Items from a dataset:
________________________________________

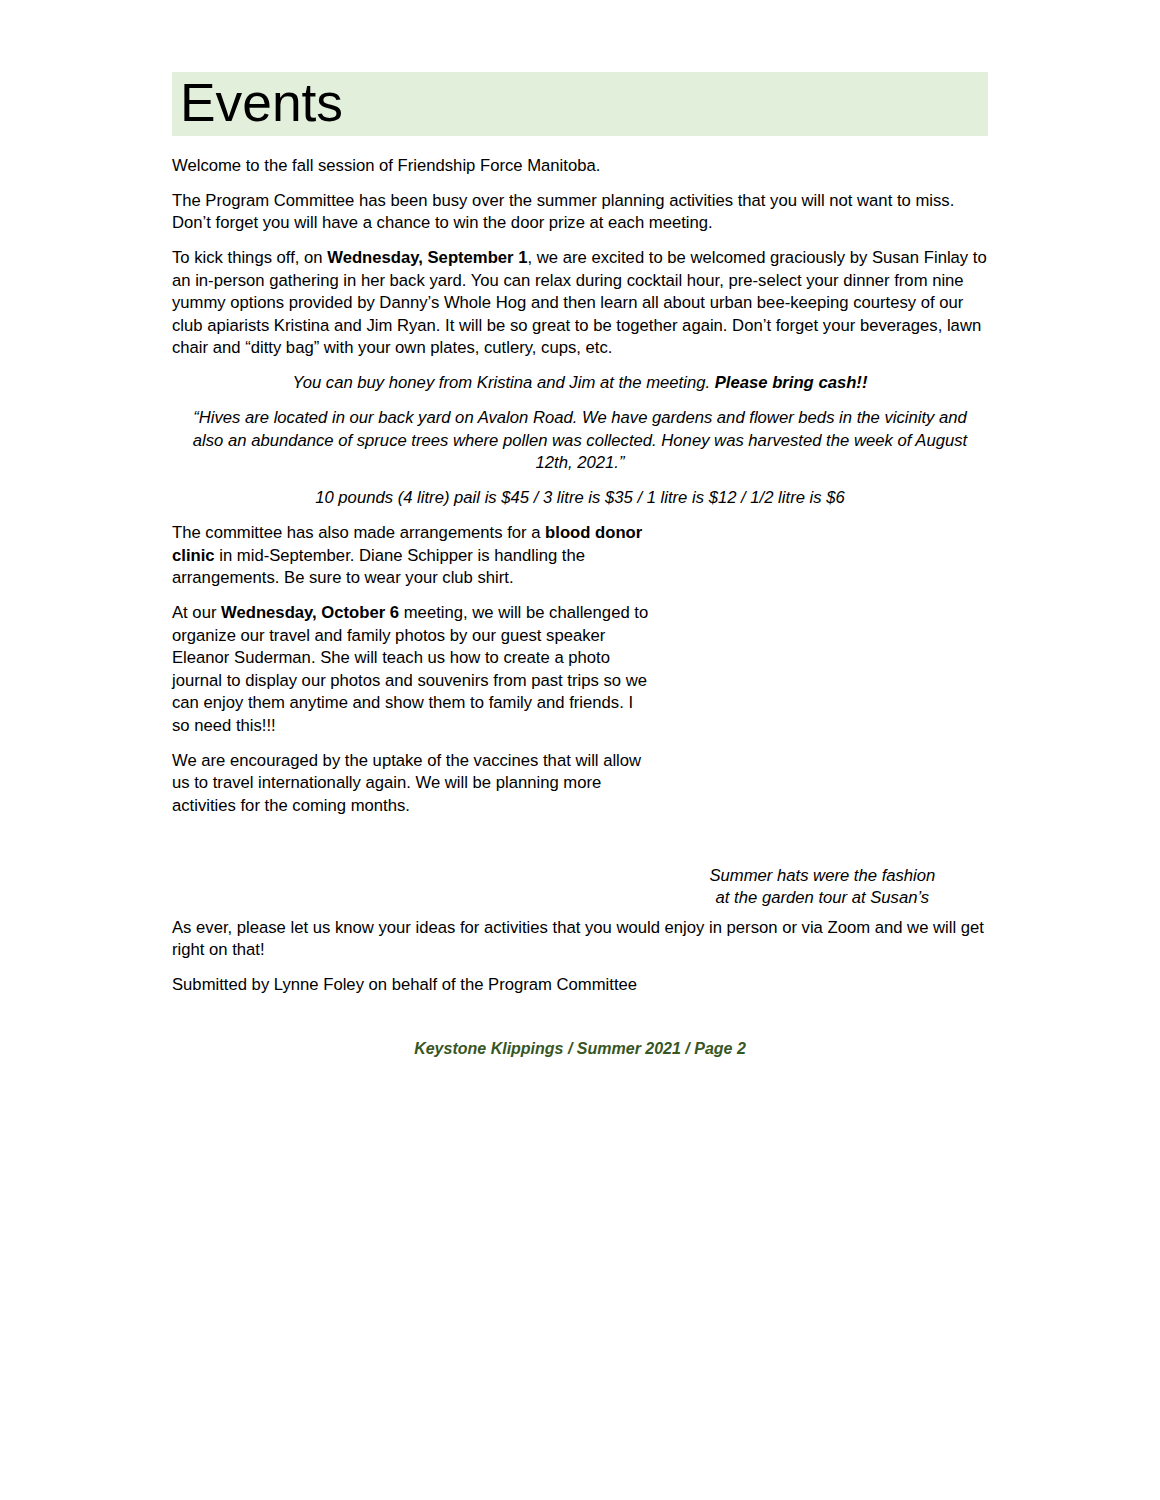Events
Welcome to the fall session of Friendship Force Manitoba.
The Program Committee has been busy over the summer planning activities that you will not want to miss. Don’t forget you will have a chance to win the door prize at each meeting.
To kick things off, on Wednesday, September 1, we are excited to be welcomed graciously by Susan Finlay to an in-person gathering in her back yard. You can relax during cocktail hour, pre-select your dinner from nine yummy options provided by Danny’s Whole Hog and then learn all about urban bee-keeping courtesy of our club apiarists Kristina and Jim Ryan. It will be so great to be together again. Don’t forget your beverages, lawn chair and “ditty bag” with your own plates, cutlery, cups, etc.
You can buy honey from Kristina and Jim at the meeting. Please bring cash!!
“Hives are located in our back yard on Avalon Road. We have gardens and flower beds in the vicinity and also an abundance of spruce trees where pollen was collected. Honey was harvested the week of August 12th, 2021.”
10 pounds (4 litre) pail is $45 / 3 litre is $35 / 1 litre is $12 / 1/2 litre is $6
Summer hats were the fashion
at the garden tour at Susan’s
The committee has also made arrangements for a blood donor clinic in mid-September. Diane Schipper is handling the arrangements. Be sure to wear your club shirt.
At our Wednesday, October 6 meeting, we will be challenged to organize our travel and family photos by our guest speaker Eleanor Suderman. She will teach us how to create a photo journal to display our photos and souvenirs from past trips so we can enjoy them anytime and show them to family and friends. I so need this!!!
We are encouraged by the uptake of the vaccines that will allow us to travel internationally again. We will be planning more activities for the coming months.
As ever, please let us know your ideas for activities that you would enjoy in person or via Zoom and we will get right on that!
Submitted by Lynne Foley on behalf of the Program Committee
Keystone Klippings / Summer 2021 / Page 2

________________________________________

_What needs to be done:_
Restate word for word the entries above, starting at the line with "are located in" and ending at the line with "As ever, please", inclusive, and no others.

_Finished exercise:_
“Hives are located in our back yard on Avalon Road. We have gardens and flower beds in the vicinity and also an abundance of spruce trees where pollen was collected. Honey was harvested the week of August 12th, 2021.”
10 pounds (4 litre) pail is $45 / 3 litre is $35 / 1 litre is $12 / 1/2 litre is $6
Summer hats were the fashion
at the garden tour at Susan’s
The committee has also made arrangements for a blood donor clinic in mid-September. Diane Schipper is handling the arrangements. Be sure to wear your club shirt.
At our Wednesday, October 6 meeting, we will be challenged to organize our travel and family photos by our guest speaker Eleanor Suderman. She will teach us how to create a photo journal to display our photos and souvenirs from past trips so we can enjoy them anytime and show them to family and friends. I so need this!!!
We are encouraged by the uptake of the vaccines that will allow us to travel internationally again. We will be planning more activities for the coming months.
As ever, please let us know your ideas for activities that you would enjoy in person or via Zoom and we will get right on that!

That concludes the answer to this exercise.